Financing

Chipotle posts highest profit margins since 2015

The burrito chain credits price increases, fewer promos and lower beef prices for its 24.5% operating margins in Q2—the best since it was plagued by food safety incidents six years ago.
Chipotle Mexican Grill
Photo courtesy of Chipotle

Chipotle Mexican Grill reported its highest profit margins since 2015 on Tuesday.

Restaurant-level operating margins were 24.5% for the second quarter ended June 30—Chipotle’s highest since it was hit with a food safety crisis six years ago—and an increase from 12.2% for the same period a year ago, the company said.

“The improvement was driven primarily by leverage from comparable restaurant sales including menu price increases, lower promotional activity as well as lower beef prices, partially offset by higher costs associated with new menu items, wage inflation for one month of the second quarter, and avocados,” Chipotle said in a statement.

Chipotle recently raised its menu prices by about 4%, after earlier boosting prices on delivery orders an average of 13%.

Chipotle’s margins had suffered in recent quarters because of the high cost of delivery transactions.

The fast casual’s revenue in Q2 soared 38.7%, to $1.9 billion. Same-store sales were up 31.2% over the same period last year, a period in which the country was still deep in the midst of the pandemic.

The Newport Beach, Calif.-based chain said in a statement it expects its third quarter same-store sales to be in the “low to mid double-digits range.”

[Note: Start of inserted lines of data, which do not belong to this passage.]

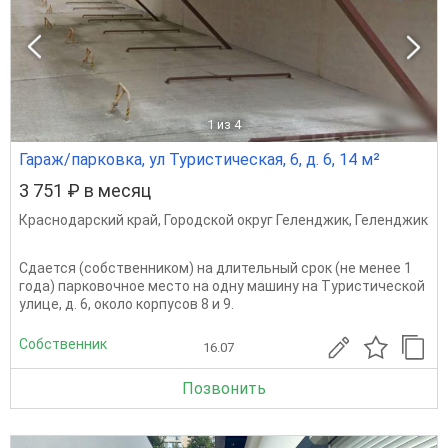
1
из 4
Гараж/парковка, ул Туристическая, 6, д. 6, 14 м²
3 751 ₽ в месяц
Краснодарский край
,
Городской округ Геленджик
,
Геленджик
Сдается (собственником) на длительный срок (не менее 1
года) парковочное место на одну машину на Туристической
улице, д. 6, около корпусов 8 и 9.
Собственник
16.07
Позвонить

Chipotle, which has previously said it plans to open at least 200 units this year, opened a net new 51 restaurants (including five closures) during the quarter for a total store count of 2,853. During the quarter, 45 of the 56 total new restaurants included a Chipotlane. More than 70% of Chipotle’s new restaurants this year will have the order ahead-pickup lane.

Last quarter, Chipotle opened 40 new restaurants—26 of which included a Chipotlane.

Digital sales dipped a bit as a percentage of all transactions from the previous quarter, to 48.5% of sales, as more customers return to in-restaurant transactions. A little more than half of those digital sales were from higher-margin order-ahead transactions. The chain counts about 23 million members in its loyalty program.

Dine-in business has rebounded by about 70% as the pandemic eases and the chain has hung onto about 80% of its digital sales gains from 2020, CEO Brian Niccol told analysts Tuesday.

“We are seeing more business at lunch,” Niccol said. “We’re starting to see clearly people return to work or return to normal behaviors throughout the day. The lunch occasion is definitely coming back while we hang on to all these new occasions around dinner.”